Das sei gut so, sagt Holzmaier. Denn: „Die Tiroler Maßnahme bedeutet einen Eingriff in die Grundrechte.“ Das Verbot beziehe sich schließlich auf allgemein zugelassene Straßen. Damit verschiebe Tirol die Belastung einseitig von seinem Gebiet nach Bayern.
Vollgestopfte Ortschaft, blockierte Zufahrtsstraßen, Lärm, Abgase sowie genervte und resignierende Ortsbewohner – dieses Szenario kennen die Kommunen Kiefersfelden und Kufstein. „Wenn es gelingt, den Verkehr auf den Autobahnen zu belassen, wäre das positiv für uns“, sagt der bayerische Bürgermeister Hajo Gruber. Denn an Hochzeiten schlängeln sich bis zu 16000 Fahrzeuge an einem Tag durch den Ort. Ein noch größeres Problem als im Sommer ist ihm zufolge das Winterhalbjahr. „Da stöhnt Kiefersfelden nicht nur in der Hauptreisezeit unter den Maut- und Stauflüchtigen, sondern „jedes Wochenende“. Die Ursache für die Autobahn-Flucht beschreibt Gruber so: „Wir haben es mit zwei Phänomenen zu tun: einmal die Maut-Ausweichverkehrskontrollen. Um das zu vermeiden, verlassen die Fahrer bei Kufstein die Autobahn, der Verkehr wälzt sich also durch unseren Ort. Oder umgekehrt von Nord nach Süd.“ Dazu komme der Grenzkontroll-Ausweichverkehr. Er produziere lange Rückstaus. Um dem zu entgehen, würden viele in Kufstein von der Autobahn abfahren und sich erneut durch Kiefersfelden schlängeln. „Die Frage ist doch, wirkt sich die Tiroler Maßnahme auf die beiden Phänomene aus und wenn, ist das nachhaltig genug?“
Grenzenloser Gedankenaustausch
Am kommenden Freitag findet mit dem Innsbrucker Bezirkshauptmann zum Thema eine Gesprächsrunde statt.

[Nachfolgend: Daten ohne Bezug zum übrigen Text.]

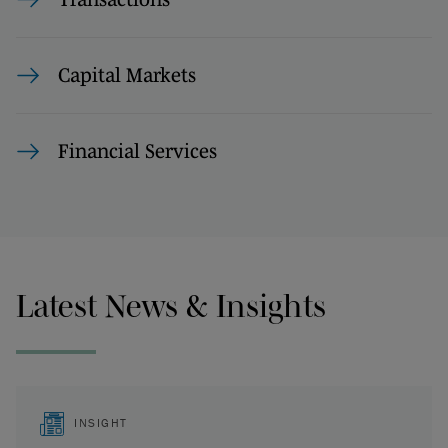
Capital Markets
Financial Services
Latest News & Insights
INSIGHT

Das Tiroler Fahrverbot betrifft vorerst zwar nur den Radius um Innsbruck, Folgen davon spürt Kiefersfelden naturgemäß nicht. Doch Gruber setzt auf Gedankenaustausch über Grenzen hinweg, und so fällt seine Bewertung zur geplanten Klage von Freistaat und Bund auch harsch aus: „Die sollen nicht klagen, sondern sich zusammensetzen. Wir Bürgermeister auf beiden Seiten kommen glänzend miteinander aus, wir leiden ja unter den gleichen Phänomenen.“
Landespolitiker in München und Innsbruck sowie Bundespolitiker in Berlin und Wien sollten miteinander reden, statt die eine Maßnahme mit einer anderen zu beantworten, fordert Gruber. Er plädiert dafür, Kufstein wieder mautfrei zu machen und für die Binnengrenzkontrolle das Gelände an der Autobahn zu erweitern. Das verhindere Rückstaus.
Diesen Appell unterstützt der Gemeindechef von Brannenburg, Matthias Jokisch. Betroffen vom aktuellen Fahrverbot oder einem künftigen um Kufstein ist und wäre seine Gemeinde nicht. Das Problem sei die Blockabfertigung. Stoßstange an Stoßstange quälten sich die Lkw durch die Straßen, auch solche, die Anwohnern vorbehalten sind. Jokisch führt dieses Verhalten auch auf eine Navi-Hörigkeit zurück.
Seit auf Kufsteiner Seite in Absprache mit Kiefersfelden die Dosierampel 500 Fahrzeuge pro Stunde über die Grenze lässt, relativierte sich die Verkehrsdichte auf beiden Seiten leicht. Martin Krumschnabel, Kufsteins Bürgermeister, beklagt insbesondere den Rückreiseverkehr von Skifahrern nach Deutschland. „Da ersticken wir im Verkehr, weil der Autofahrer sich von der Autobahn weg andere Ausweichstrecken sucht – nicht wissend, dass er irgendwann auf die Transitstrecke zurückgeführt wird.“ Die Folgen spürten auch Rettungskräfte. Sie könnten, wie wiederholt geschehen, wegen verstopfter Straßen nicht schnell genug das Kufsteiner Krankenhaus erreichen.
Krumschnabel hofft, dass das Fahrverbot ab diesem Winter auch für Kufstein gilt. Diesbezüglich sei ein Gutachten in Auftrag.